News Fidinam Hong Kong

1 Year Anniversary from the launch of the “Limited Partnership Fund Regime” in Hong Kong

On 31th of August 2021, Hong Kong SAR celebrated the first anniversary of the launch of its Limited  Partnership Fund Regime (LPF Regime).

One year after the implementation, the Financial Services and the Treasury Bureau (FSTB) successfully announced that nearly 330 new funds had already been registered under the new regime.

The LPF Regime represents a significant step ahead in developing Hong Kong as a leading private equity hub.

Hong Kong SAR is indeed planning to strengthen its role as an international asset and wealth management center and to further promote the development of the Greater Bay Area through more active private equity investments. This plan is taking shape through the implementation of the so-called "3-Step Approach", which besides the new Fund regime, also foresees (i) the adoption of favorable tax policies, including concessions for carried interest distributed by eligible private equity funds operating in Hong Kong, and also (ii) the introduction of a redomiciliation mechanism for foreign funds to relocate to Hong Kong.

Sharpening its competitive edge as a private equity funds market is crucial to capturing Asia's huge market opportunities and growing the Hong Kong local asset and wealth management industry.

Main features

The Limited Partnership Fund Ordinance (Cap. 637) (the “LPFO”), which came into effect on August 31, 2020, introduces a new entity type for private equity and venture capital funds in Hong Kong: the Limited Partnership Fund (“LPF”).

An LPF is a form of partnership enterprise which enjoys great flexibility in making arrangements between partners.

The LPFO sets out few eligibility criteria for an LPF to be registered: a fund qualifying for registration under the LPF regime must indeed be constituted by one general partner (“GP”) and at least one limited partner with limited liability (“LP”). The GP can itself be, or must appoint, an investment manager to carry out the day-to-day investment management function of the LPF.
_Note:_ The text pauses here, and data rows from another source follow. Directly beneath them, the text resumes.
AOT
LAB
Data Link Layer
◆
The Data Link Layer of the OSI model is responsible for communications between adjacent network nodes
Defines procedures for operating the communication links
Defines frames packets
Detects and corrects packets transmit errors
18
An LPF is not a separate legal entity; hence the GP bears unlimited liability for the debts and liabilities of the LPF and has ultimate responsibility for the control and the proper management of the fund.
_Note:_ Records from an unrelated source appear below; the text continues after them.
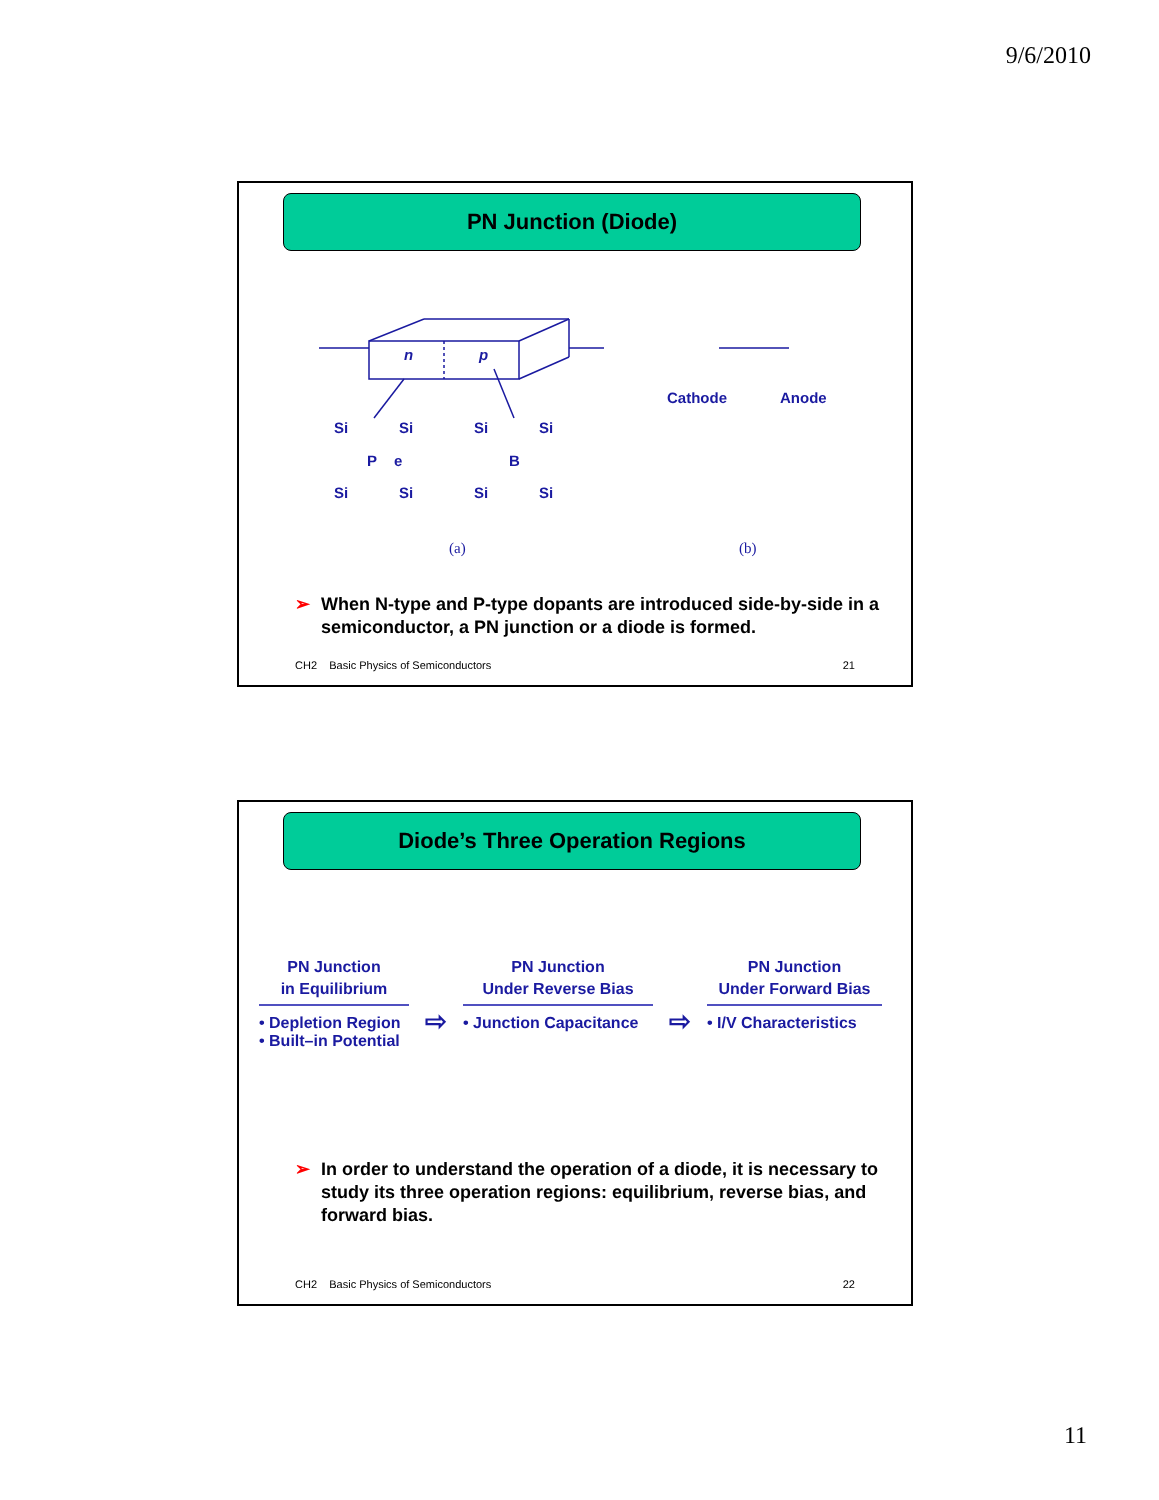9/6/2010
PN Junction (Diode)
n
p
Si
Si
P
e
Si
Si
Si
Si
B
Si
Si
Cathode
Anode
(a)
(b)
➢ When N-type and P-type dopants are introduced side-by-side in a semiconductor, a PN junction or a diode is formed.
CH2 Basic Physics of Semiconductors 21
Diode’s Three Operation Regions
PN Junction
in Equilibrium
• Depletion Region
• Built–in Potential
⇨
PN Junction
Under Reverse Bias
• Junction Capacitance
⇨
PN Junction
Under Forward Bias
• I/V Characteristics
➢ In order to understand the operation of a diode, it is necessary to study its three operation regions: equilibrium, reverse bias, and forward bias.
CH2 Basic Physics of Semiconductors 22
11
The application for an LPF must be submitted by (I) a registered Hong Kong law firm or (II) a solicitor admitted to practice in Hong Kong on behalf of the proposed GP. The limited partnership agreement does not have to be submitted to the Company Registry while processing the registration, hence it remains a private document.


The newly enacted LPFO is comparable in many aspects to limited partnership regimes in other commonly used jurisdictions (such as the Cayman Islands), particularly in terms of contractual flexibility and the allocation of liabilities. The new LPF framework provides several benefits such as:

▪ No restriction on investment scope
▪ Flexible in capital contribution and profit distribution
▪ Compared to other jurisdictions such as the Cayman Islands, the setting up and maintaining fees of an LPF in Hong Kong are relatively low
▪ LPFs that satisfy certain conditions can enjoy the Unified Profits Tax Regime
▪ HK Government offers tax concessions for carried interest issued by LPF operating in Hong Kong subject
to fulfilment of certain conditions
▪ No stamp duty for contribution, transfer or withdrawal to/from the LPF
▪ Greater privacy: Information on LPs is not publicly disclosed

The new regulations implemented in Hong Kong, supported by the intense promotional initiatives performed by local institutions and organizations like Invest HK and the Family Office Association, outlines a clear future for Hong Kong: to further strengthen itself as the focal point for asset management in the entire region.